A collection of musings from an simple living, agrarian desiring, craftsman living in the city of Philadelphia.
Sunday, November 7, 2010
Making the Best Butter
I haven't talked about this side of my life much on this blog as it's about woodworking, but food is one of the all important aspects of [my] life. I've got particular convictions about eating, one of which is cooking from scratch. I leave out all the other parts for now...
This is a photo of a mostly empty cream container, and butter. Now you may be more familiar with the piece of butter on the left, it's paler and rectangular. The butter on the right? Well that's something you can't just buy in the store, it's home made butter. It takes very simple tools (or fancy traditional ones if you're a woodworker) and only about 10 minutes.
Basic instructions are theses: Take a pint of heavy cream (mine is organic from a local creamery), let it sit out at room temperature for 6-12 hours, pour into quart sized mason jar, shake (steadily not violently) for three or so minutes, it should clump and start to look like well butter, drain off liquid (you can save this, it's buttermilk, great for omelets, biscuits etc.), wash with cold water, dump into bowl and work with the back of a spoon to remove the extra water/buttermilk, then salt to taste.

• [Tasks and exercises]:
- 1) Print everything in the butter-making post from "This is a photo" down to "about 10 minutes.".
- 2) According to the butter-making post, why is it worth saving the liquid drained off the butter?
- 3) Carry the post about making homemade butter on from the point where it stops.

• [Dataset excerpt]:
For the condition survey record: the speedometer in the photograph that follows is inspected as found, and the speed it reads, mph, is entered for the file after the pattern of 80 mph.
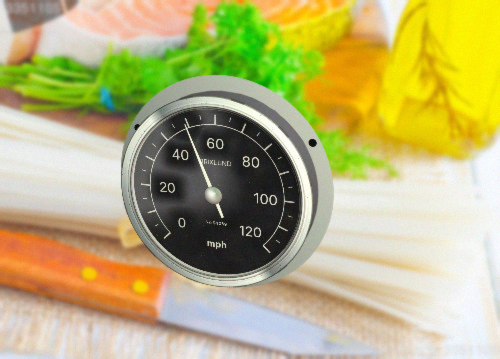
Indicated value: 50 mph
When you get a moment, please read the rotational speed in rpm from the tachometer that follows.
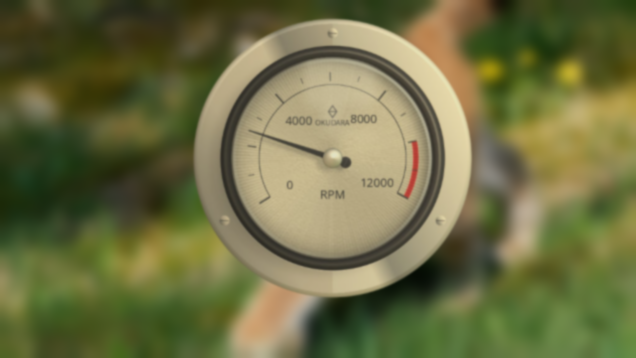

• [Responses to the tasks]:
- 1)
This is a photo of a mostly empty cream container, and butter. Now you may be more familiar with the piece of butter on the left, it's paler and rectangular. The butter on the right? Well that's something you can't just buy in the store, it's home made butter. It takes very simple tools (or fancy traditional ones if you're a woodworker) and only about 10 minutes.

- 2) The liquid is buttermilk, which the post says is great for omelets, biscuits and similar dishes.

- 3)
The butter in the picture is about a third of the butter made, my guess is $6 of cream got me 3/4c of buttermilk and a half pound of butter. You may notice that the butter is very yellow, this is from carotene in the cows diet, usually butter is yellower in the spring with better food and paler in the fall/winter. I know this cream comes from well fed cows, and is free range... making the best butter I've ever had.
I don't think I'll be buying butter from the store anymore, making it is just too easy and infinitely tastier, plus now I have an excuse to make all kinds of specialty butter making tools. Let the fun begin!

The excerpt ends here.